Dan Walters, Sacramento Bee, 11/29/09
FR Posted by SmithL
Just days before Gov. Arnold Schwarzenegger and legislators finalized a water package, including an $11.1 billion bond issue, state Treasurer Bill Lockyer warned them not to do it. California is already deeply in debt, Lockyer warned, has huge budget deficits and can't afford another big bond issue. "The days of blithely heaping more and more debt burden on the general fund are over at least they should be," Lockyer said.
The earmark-laden bond issue, the package's single most controversial element, raises an interesting question: Just how deeply in debt are our state and local governments? The answer: No one knows for certain, since debt is scattered through myriad agencies in many forms, but well over a half-trillion dollars is a fair estimate.
Lockyer's warning pertained to the state's "general obligation debt," which currently stands at $59 billion, and there are an additional $50-plus billion in general obligation bonds that have not yet been sold.
The biggest chunks of debt, however, are the unfunded obligations for pensions and health care of retired public employees. (Excerpt) Read more at sacbee.com ...

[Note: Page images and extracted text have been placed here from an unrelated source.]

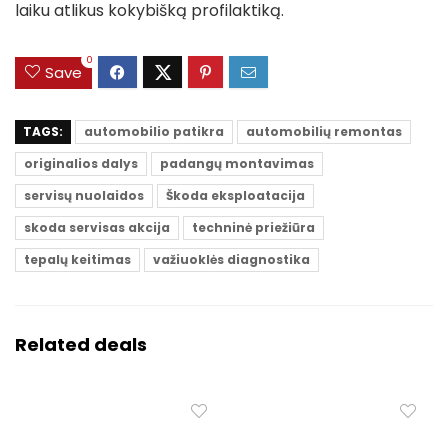
laiku atlikus kokybišką profilaktiką.
0
Save
TAGS:
automobilio patikra
automobilių remontas
originalios dalys
padangų montavimas
servisų nuolaidos
Škoda eksploatacija
skoda servisas akcija
techninė priežiūra
tepalų keitimas
važiuoklės diagnostika
Related deals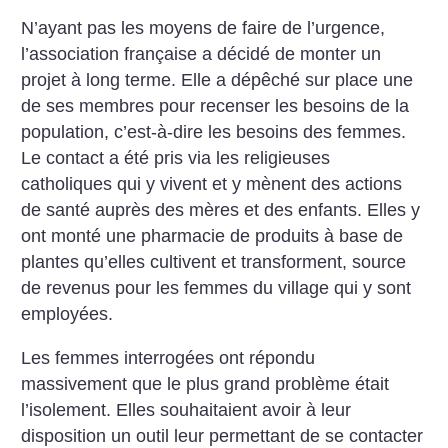
N’ayant pas les moyens de faire de l’urgence,
l’association française a décidé de monter un
projet à long terme. Elle a dépêché sur place une
de ses membres pour recenser les besoins de la
population, c’est-à-dire les besoins des femmes.
Le contact a été pris via les religieuses
catholiques qui y vivent et y mènent des actions
de santé auprès des mères et des enfants. Elles y
ont monté une pharmacie de produits à base de
plantes qu’elles cultivent et transforment, source
de revenus pour les femmes du village qui y sont
employées.
Les femmes interrogées ont répondu
massivement que le plus grand problème était
l’isolement. Elles souhaitaient avoir à leur
disposition un outil leur permettant de se contacter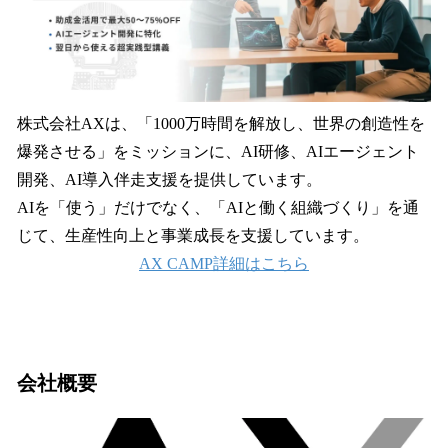
株式会社AXは、「1000万時間を解放し、世界の創造性を
爆発させる」をミッションに、AI研修、AIエージェント
開発、AI導入伴走支援を提供しています。
AIを「使う」だけでなく、「AIと働く組織づくり」を通
じて、生産性向上と事業成長を支援しています。
AX CAMP詳細はこちら
会社概要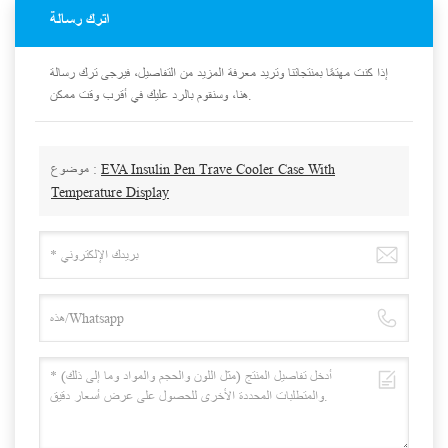
اترك رسالة
إذا كنت مهتمًا بمنتجاتنا وتريد معرفة المزيد من التفاصيل، فيرجى ترك رسالة
هنا، وسنقوم بالرد عليك في أقرب وقت ممكن.
EVA Insulin Pen Trave Cooler Case With
موضوع :
Temperature Display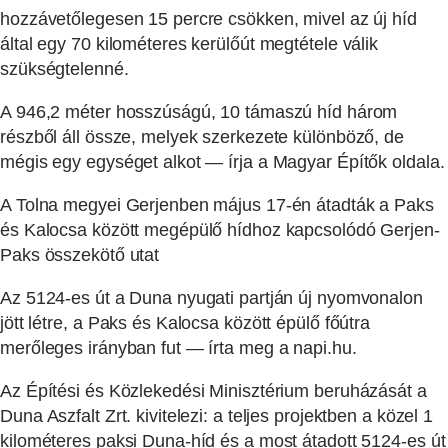
hozzávetőlegesen 15 percre csökken, mivel az új híd
által egy 70 kilométeres kerülőút megtétele válik
szükségtelenné.
A 946,2 méter hosszúságú, 10 támaszú híd három
részből áll össze, melyek szerkezete különböző, de
mégis egy egységet alkot — írja a Magyar Építők oldala.
A Tolna megyei Gerjenben május 17-én átadták a Paks
és Kalocsa között megépülő hídhoz kapcsolódó Gerjen-
Paks összekötő utat
Az 5124-es út a Duna nyugati partján új nyomvonalon
jött létre, a Paks és Kalocsa között épülő főútra
merőleges irányban fut — írta meg a napi.hu.
Az Építési és Közlekedési Minisztérium beruházását a
Duna Aszfalt Zrt. kivitelezi: a teljes projektben a közel 1
kilométeres paksi Duna-híd és a most átadott 5124-es út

The government's "money machine" to buy votes was engineered in the 1970s when California's legislature cleared the way for public-employee unions to organize and bargain.
Then-Gov. Jerry Brown signed a crucial bill in 1978 that gave public workers, already protected under civil service, collective bargaining rights on top of that. Such legislation created far more than mere bargaining power. It also gave the unions access to dues money that could be deployed to reward friends in the legislature as well as beating back reform efforts at the ballot box.

"Wasn't my fault," Brown told cheering Democrats.